List of Books critically edited by Muni Punyavijayji and successor Muni Jambuvijayji:
- Viyah pannati suttam, Part 1
- Viyah pannati suttam, Part 2
- Viyah pannati suttam, Part 3
- Nayadhamma kahao
- Suyagdang sutra
- Dasveyaliya suttam, Uttarjzhayanaim, Avassay suttam
- Sthananga Sutra, Part 1
- Sthananga Sutra, Part 2
- Sthananga Sutra, Part 3
- Painnay Suttai, Part 1
- Painnay Suttai, Part 2
- Painnay Suttai, Part 3
- Nandisutt And Anuogddaraim
- Pannavana Suttam, Part 1
- Pannavana Suttam, Part 2
- Anuyogdwar sutra, Part 1
- Anuyogdwar sutra, Part 2
- Dwadsharam Naychakram, Part 1
- Dwadsharam Naychakram, Part 2
- Dwadsharam Naychakram, Part 3
- Panch sutrakam with Tika
- Aendra Stuti Chaturvinshika Sah Swo Vivran
- Siddhahem sabdanushasana Sah swopagya (San) Laghuvrutti
- Mahapacchakkhan Painniyam
- Divsagar pannatti Painnayam
- Tandulveyaliya Painnayam
- Samavayanga Sutra
- Stree Nirvan Kevalibhukti Prakarane
- Surimantra Kalp Samucchaya
- Thanangsuttam and Samvayangsuttam, Part 3
- Ayarang suttam (Acaranga Sutra)
- Mahanisiha Suya Khandham
- Nandisuttam
- Dasakalia suttam
- Sutrakrutang sutra, Vol. 1
- Hastalikhit Granthsuchi, Part 1
- Hastalikhit Granthsuchi, Part 2
- Hastalikhit Granthsuchi, Part 3

==Death==
Jambuvijay died in a road accident on 12 November 2009 at the age of 87 years.
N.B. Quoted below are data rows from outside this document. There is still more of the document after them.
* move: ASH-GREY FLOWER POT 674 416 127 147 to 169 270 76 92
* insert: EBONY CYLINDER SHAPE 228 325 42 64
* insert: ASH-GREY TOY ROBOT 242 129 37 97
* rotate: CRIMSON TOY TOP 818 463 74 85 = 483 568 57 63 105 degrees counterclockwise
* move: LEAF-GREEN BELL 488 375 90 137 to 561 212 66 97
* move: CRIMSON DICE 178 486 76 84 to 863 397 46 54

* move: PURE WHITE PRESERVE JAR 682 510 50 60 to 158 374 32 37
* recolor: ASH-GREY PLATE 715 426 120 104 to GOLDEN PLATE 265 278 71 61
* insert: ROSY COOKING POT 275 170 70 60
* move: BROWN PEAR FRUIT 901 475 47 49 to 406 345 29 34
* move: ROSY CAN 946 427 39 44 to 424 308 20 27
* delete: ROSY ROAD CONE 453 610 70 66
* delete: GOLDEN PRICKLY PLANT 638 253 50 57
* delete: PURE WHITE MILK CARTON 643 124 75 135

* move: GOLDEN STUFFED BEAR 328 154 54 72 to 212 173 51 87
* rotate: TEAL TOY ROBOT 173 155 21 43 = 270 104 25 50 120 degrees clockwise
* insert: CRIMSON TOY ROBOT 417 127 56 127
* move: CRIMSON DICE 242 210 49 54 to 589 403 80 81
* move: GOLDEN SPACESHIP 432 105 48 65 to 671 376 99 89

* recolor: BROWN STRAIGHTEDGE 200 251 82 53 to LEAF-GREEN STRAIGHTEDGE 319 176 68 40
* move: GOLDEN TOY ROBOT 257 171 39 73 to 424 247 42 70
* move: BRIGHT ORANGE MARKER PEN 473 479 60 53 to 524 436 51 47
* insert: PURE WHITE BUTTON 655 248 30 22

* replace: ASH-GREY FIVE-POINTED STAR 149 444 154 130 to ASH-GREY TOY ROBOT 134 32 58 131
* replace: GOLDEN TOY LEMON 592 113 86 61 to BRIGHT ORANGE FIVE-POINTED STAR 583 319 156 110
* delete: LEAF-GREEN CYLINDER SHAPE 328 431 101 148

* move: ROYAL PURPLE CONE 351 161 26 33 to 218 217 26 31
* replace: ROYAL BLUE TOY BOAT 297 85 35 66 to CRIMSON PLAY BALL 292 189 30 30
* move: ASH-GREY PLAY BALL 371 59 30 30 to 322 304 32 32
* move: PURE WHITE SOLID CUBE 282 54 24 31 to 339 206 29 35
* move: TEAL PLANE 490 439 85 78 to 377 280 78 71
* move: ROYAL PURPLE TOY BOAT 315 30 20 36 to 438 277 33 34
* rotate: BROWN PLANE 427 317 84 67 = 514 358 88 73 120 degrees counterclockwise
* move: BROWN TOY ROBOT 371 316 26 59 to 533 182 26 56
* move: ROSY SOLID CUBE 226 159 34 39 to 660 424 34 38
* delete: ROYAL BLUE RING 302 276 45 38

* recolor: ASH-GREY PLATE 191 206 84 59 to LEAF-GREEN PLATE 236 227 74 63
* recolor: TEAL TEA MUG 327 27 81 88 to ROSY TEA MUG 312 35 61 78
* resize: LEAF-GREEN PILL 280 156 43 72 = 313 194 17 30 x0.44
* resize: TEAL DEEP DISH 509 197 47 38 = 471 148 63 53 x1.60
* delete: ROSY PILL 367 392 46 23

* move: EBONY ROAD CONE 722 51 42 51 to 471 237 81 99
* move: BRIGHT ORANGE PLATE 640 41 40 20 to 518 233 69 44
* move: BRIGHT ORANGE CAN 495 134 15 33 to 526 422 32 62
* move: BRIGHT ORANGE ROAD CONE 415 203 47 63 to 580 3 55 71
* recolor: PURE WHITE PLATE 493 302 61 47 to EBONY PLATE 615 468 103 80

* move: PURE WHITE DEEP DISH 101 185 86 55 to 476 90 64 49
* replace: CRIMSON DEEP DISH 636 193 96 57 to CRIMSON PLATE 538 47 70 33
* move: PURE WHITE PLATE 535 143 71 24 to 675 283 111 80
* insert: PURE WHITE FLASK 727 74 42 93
Early morning, he was travelling by foot along with other monks from Balotra to Jaisalmer when they were hit by a truck. He along with Namaskarvijay died in the accident and others are seriously injured. They were cremated at Shankheshvar on Sami Road in Patan. The deaths of Jain ascetics in road accidents while travelling barefoot, resulted in widespread protests by Jains and they demanded for an investigation.